== TEXT SEGMENT ==
*****
Organized labor and the Democratic Party. They're the Archie and Edith of U.S. politics. The Marge and Homer of electoral antics. They fight, they quarrel, they lay awake at night and brood about whether the other still cares about them. But in the end they've always kissed and made up and reassured each other that, yes, they're still in love and nothing will tear them apart.
But one of these marriages is on the rocks. Although it might seem like a re-run, it's not one of the sitcoms. Organized labor is launching so many accusations of infidelity at the Democrats it makes Bill Clinton's woman troubles seem like scoldings for coloring on the walls. What once was marital bliss has become an abusive, adulterous and dysfunctional relationship. The Democrats have been sleeping around with big business for years, cheating on their working class faithful and coming home smelling like cheap corporate perfume. When they get caught in the sack they say "Hey, it was just political sex. They don't mean anything to me. Come on, who loves ya?"
Well the excuses are running out and organized labor has been talking to divorce lawyers. They're tired of being there year after faithful year, providing support and giving of themselves only to be cheated on relentlessly. They're sick of being the doormat for Democrats to wipe their feet on after a lustful night on the town.
This marriage has been crumbling for years, but the deterioration has accelerated recently. "Liberal Democrats" now ignore organized labor. "New Democrat" Bill Clinton viciously and publicly attacks labor during the NAFTA debate, turning the tide on legislation that had appeared doomed just prior to his bitter assault. It is very telling that many union leaders say that on the NAFTA debate, at least, they probably would have been better off with George Bush as president because his attacks on labor could have been foreseen and he wouldn't have swayed many Democrats.
*****
== CHALLENGES ==
**a)** Duplicate everything in the piece on labor and the Democrats from "This marriage has" down to "swayed many Democrats.".
**b)** In the piece on labor and the Democrats, who do many union leaders say they would probably have been better off with as president during the NAFTA debate?
*****
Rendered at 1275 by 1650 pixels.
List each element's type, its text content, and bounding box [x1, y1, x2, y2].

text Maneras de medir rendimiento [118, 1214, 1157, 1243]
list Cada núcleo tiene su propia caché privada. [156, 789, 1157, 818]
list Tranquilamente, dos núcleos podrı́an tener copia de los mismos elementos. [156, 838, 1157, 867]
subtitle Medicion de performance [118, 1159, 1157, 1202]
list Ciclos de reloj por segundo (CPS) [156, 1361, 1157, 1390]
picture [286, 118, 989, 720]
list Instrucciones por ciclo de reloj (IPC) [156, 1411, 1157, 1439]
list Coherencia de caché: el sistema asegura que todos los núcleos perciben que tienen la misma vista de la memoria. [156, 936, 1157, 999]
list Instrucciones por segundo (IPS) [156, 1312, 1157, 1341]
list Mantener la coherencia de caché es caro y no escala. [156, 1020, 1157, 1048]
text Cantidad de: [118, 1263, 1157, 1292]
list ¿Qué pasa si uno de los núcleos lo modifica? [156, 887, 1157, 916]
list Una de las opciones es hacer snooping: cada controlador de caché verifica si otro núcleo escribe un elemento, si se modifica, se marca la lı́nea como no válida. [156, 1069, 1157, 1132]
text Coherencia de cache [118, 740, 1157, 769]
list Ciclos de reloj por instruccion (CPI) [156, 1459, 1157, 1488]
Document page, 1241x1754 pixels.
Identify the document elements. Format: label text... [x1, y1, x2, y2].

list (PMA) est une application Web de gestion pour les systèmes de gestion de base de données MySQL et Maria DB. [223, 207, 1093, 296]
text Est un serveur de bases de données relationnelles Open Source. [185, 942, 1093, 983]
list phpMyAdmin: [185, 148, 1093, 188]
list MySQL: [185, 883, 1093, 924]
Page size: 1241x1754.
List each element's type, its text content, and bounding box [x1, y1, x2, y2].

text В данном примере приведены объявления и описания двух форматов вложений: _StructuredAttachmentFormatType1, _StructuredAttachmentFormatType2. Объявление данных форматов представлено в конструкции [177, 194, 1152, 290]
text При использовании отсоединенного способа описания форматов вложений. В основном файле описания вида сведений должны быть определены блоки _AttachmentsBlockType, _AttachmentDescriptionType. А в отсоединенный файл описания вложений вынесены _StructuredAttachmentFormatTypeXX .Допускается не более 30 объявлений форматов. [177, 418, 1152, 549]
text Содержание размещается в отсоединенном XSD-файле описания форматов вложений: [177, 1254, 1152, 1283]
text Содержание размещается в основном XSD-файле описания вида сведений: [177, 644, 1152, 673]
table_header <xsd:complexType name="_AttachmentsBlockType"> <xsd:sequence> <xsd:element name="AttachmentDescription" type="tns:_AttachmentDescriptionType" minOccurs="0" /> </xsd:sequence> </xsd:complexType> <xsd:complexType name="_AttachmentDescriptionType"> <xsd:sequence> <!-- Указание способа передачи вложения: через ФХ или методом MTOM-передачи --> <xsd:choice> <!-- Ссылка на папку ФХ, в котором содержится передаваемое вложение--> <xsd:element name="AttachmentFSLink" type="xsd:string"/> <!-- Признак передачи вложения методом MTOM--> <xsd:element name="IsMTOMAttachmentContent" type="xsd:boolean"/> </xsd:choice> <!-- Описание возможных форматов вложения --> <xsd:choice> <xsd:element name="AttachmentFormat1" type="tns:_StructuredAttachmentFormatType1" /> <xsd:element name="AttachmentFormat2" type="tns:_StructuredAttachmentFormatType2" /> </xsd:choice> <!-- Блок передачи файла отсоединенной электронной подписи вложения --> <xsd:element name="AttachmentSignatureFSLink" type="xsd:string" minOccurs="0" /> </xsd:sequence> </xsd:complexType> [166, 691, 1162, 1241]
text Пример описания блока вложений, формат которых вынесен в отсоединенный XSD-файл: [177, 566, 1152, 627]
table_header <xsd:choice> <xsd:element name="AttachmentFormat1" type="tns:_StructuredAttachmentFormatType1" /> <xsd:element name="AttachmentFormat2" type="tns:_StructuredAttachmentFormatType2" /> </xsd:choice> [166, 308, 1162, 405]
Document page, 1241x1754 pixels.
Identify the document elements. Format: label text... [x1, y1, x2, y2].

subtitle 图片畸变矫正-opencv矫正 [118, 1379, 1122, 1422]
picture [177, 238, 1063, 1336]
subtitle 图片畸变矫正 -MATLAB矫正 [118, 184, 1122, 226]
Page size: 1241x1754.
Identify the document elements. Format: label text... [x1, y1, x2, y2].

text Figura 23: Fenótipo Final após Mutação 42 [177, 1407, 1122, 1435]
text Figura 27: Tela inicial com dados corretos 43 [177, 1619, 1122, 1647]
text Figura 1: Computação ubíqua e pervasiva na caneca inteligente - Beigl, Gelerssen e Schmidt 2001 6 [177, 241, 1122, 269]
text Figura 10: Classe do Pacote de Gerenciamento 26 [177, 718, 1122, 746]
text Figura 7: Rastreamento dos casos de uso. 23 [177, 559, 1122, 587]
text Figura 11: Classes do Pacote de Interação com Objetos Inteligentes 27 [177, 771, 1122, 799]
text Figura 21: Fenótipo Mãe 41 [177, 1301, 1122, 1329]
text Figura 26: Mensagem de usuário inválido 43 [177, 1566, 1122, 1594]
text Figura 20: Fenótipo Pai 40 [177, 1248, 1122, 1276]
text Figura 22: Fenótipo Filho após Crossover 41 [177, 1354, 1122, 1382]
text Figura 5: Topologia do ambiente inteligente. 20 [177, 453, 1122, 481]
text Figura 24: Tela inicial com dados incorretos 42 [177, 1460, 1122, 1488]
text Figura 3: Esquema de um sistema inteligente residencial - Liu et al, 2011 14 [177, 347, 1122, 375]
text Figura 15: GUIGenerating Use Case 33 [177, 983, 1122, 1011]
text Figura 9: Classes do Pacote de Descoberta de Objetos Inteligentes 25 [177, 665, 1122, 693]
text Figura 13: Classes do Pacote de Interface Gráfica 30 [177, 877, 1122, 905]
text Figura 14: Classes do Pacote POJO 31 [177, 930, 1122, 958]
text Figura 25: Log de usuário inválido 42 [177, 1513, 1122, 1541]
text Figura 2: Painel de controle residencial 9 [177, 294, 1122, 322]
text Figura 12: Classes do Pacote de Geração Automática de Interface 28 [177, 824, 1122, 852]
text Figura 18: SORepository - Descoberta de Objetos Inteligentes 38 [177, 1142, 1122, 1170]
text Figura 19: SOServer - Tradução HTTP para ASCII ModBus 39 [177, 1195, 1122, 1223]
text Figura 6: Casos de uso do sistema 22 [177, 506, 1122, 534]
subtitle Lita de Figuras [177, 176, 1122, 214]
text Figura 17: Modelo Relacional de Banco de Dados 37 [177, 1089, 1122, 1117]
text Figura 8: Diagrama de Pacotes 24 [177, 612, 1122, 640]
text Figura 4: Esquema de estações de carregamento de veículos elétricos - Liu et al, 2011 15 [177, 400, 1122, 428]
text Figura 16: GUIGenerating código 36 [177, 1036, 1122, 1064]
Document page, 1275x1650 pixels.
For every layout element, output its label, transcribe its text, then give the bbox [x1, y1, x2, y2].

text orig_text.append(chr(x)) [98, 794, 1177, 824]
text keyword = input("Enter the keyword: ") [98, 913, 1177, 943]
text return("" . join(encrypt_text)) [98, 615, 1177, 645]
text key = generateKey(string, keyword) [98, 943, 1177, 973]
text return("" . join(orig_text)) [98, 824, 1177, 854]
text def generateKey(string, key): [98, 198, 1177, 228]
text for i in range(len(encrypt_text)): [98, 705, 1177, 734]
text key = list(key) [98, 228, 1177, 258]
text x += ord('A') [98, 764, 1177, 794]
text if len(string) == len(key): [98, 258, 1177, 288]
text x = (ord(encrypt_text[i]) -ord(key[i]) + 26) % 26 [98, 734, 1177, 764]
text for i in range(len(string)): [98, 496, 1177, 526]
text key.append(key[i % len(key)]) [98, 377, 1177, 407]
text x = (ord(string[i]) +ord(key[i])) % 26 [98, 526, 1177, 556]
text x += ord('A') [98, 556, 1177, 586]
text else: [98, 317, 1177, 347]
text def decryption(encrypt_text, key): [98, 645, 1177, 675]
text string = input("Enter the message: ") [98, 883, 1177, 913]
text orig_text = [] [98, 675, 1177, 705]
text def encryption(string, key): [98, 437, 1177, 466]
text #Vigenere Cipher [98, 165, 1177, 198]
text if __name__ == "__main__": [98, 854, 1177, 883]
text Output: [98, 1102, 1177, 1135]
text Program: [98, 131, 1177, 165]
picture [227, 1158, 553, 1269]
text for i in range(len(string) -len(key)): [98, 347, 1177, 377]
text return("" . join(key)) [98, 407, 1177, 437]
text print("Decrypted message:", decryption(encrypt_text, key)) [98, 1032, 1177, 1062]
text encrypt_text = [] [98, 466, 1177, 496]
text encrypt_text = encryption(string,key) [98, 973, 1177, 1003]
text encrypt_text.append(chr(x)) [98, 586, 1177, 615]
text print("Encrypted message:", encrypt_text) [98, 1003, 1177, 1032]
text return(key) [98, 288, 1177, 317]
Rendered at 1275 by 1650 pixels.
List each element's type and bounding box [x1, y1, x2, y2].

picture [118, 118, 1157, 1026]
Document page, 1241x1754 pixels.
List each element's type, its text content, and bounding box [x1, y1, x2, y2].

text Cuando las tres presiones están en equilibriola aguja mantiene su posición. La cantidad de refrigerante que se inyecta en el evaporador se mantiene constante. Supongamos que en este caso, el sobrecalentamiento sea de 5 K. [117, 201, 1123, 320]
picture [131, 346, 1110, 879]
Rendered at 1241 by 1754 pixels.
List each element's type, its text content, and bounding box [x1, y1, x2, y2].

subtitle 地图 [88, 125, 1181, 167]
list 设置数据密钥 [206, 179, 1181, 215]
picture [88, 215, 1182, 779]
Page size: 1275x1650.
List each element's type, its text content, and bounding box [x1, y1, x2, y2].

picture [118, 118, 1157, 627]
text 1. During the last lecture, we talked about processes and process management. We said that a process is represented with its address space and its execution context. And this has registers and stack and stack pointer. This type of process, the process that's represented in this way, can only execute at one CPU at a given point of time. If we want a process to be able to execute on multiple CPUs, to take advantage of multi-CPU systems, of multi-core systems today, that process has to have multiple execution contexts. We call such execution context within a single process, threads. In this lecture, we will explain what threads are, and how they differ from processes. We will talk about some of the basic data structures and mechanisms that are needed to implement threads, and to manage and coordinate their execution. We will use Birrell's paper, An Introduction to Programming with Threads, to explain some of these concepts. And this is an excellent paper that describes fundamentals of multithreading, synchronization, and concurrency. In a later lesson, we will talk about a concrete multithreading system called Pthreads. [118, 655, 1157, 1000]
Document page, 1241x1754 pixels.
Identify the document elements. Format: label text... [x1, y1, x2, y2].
*****
== TASK-BY-TASK RESULTS ==
**a)**
This marriage has been crumbling for years, but the deterioration has accelerated recently. "Liberal Democrats" now ignore organized labor. "New Democrat" Bill Clinton viciously and publicly attacks labor during the NAFTA debate, turning the tide on legislation that had appeared doomed just prior to his bitter assault. It is very telling that many union leaders say that on the NAFTA debate, at least, they probably would have been better off with George Bush as president because his attacks on labor could have been foreseen and he wouldn't have swayed many Democrats.

**b)** George Bush